The last US president who had to face bond vigilantes was Clinton. At the start of his first term in 1993, Clinton was forced to change policy quickly by implementing unpopular tax hikes and spending cuts. He was responding to bond market concerns over the debt levels he had inherited, after a decade of low taxes and high defence spending under presidents Ronald Reagan and George HW Bush.

Truss, the famously short-serving UK prime minister, was quickly dispatched by bond vigilantes when her unfunded tax cuts in the UK mini-budget, aimed at bolstering economic growth, caused chaos in UK debt markets in late 2022. As the pound tumbled to record lows and gilts suffered their largest single-day slump in decades, the BoE was forced to intervene.

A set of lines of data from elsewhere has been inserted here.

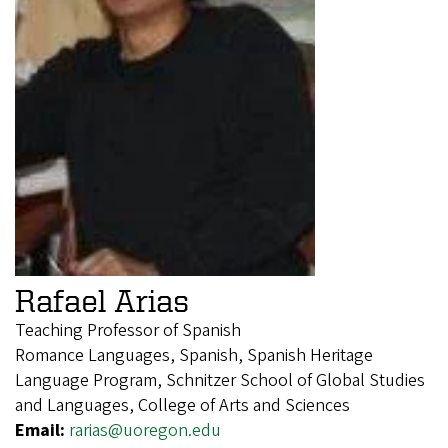
Rafael Arias
Teaching Professor of Spanish
Romance Languages, Spanish, Spanish Heritage
Language Program, Schnitzer School of Global Studies
and Languages, College of Arts and Sciences
Email:
rarias@uoregon.edu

In just more than two weeks, the BoE purchased £19.3bn of gilts, thereby stabilising the market and preventing a crisis that could have threatened the entire financial system.

Truss resigned after just 49 days in office.

Once markets lose confidence in policy, politicians can quickly lose control

Higher yields hold negative implications for the US economy as they raise the cost of government borrowing, thereby worsening already elevated levels of federal debt. But higher yields also have a negative impact on the economy generally, by raising lending rates for companies and consumers in areas such as home and car loans.

A recent Reuters review of bond vigilantism since the 1980s reveals that once markets lose confidence in policy, politicians can quickly lose control. It is possible that Trump, like Clinton, will discover that bond vigilantes can quickly make enacting his policy agenda extremely difficult, if a steep increase in interest rates triggers a financial crisis or even a recession.

However, Trump will have some cover against bond vigilantes, thanks to the dollar’s status as a global reserve currency and the Fed’s ability, as a buyer of last resort for US debt, to intervene in a crisis.

In addition, the appointment of market-friendly Scott Bessent as Trump’s treasury secretary could ensure that the net outcome of Trump’s policies is relatively fiscally conservative. The US Treasury’s announcement of his appointment notes that Bessent “has been in the global investment management business for 40 years” and is “regarded as a currency and fixed income specialist”. He has worked as chief investment officer and managing partner of Soros Fund Management.

Encouragingly, Bessent noted during his confirmation hearings that the federal government has a significant spending problem and that the high deficit means there is little capacity to borrow heavily in the event of a crisis.

What remains unclear is what exactly could trigger a bond market sell-off. It is widely accepted that once panic sets in, the situation could quickly spiral out of control, needing significant intervention to restore stability.

As a market analyst noted, if there is a confrontation between the ruling populists and the bond vigilantes, one can only hope the Trump administration receives a “strong nudge” rather than the disastrous “hard shove” received by Truss in 2022.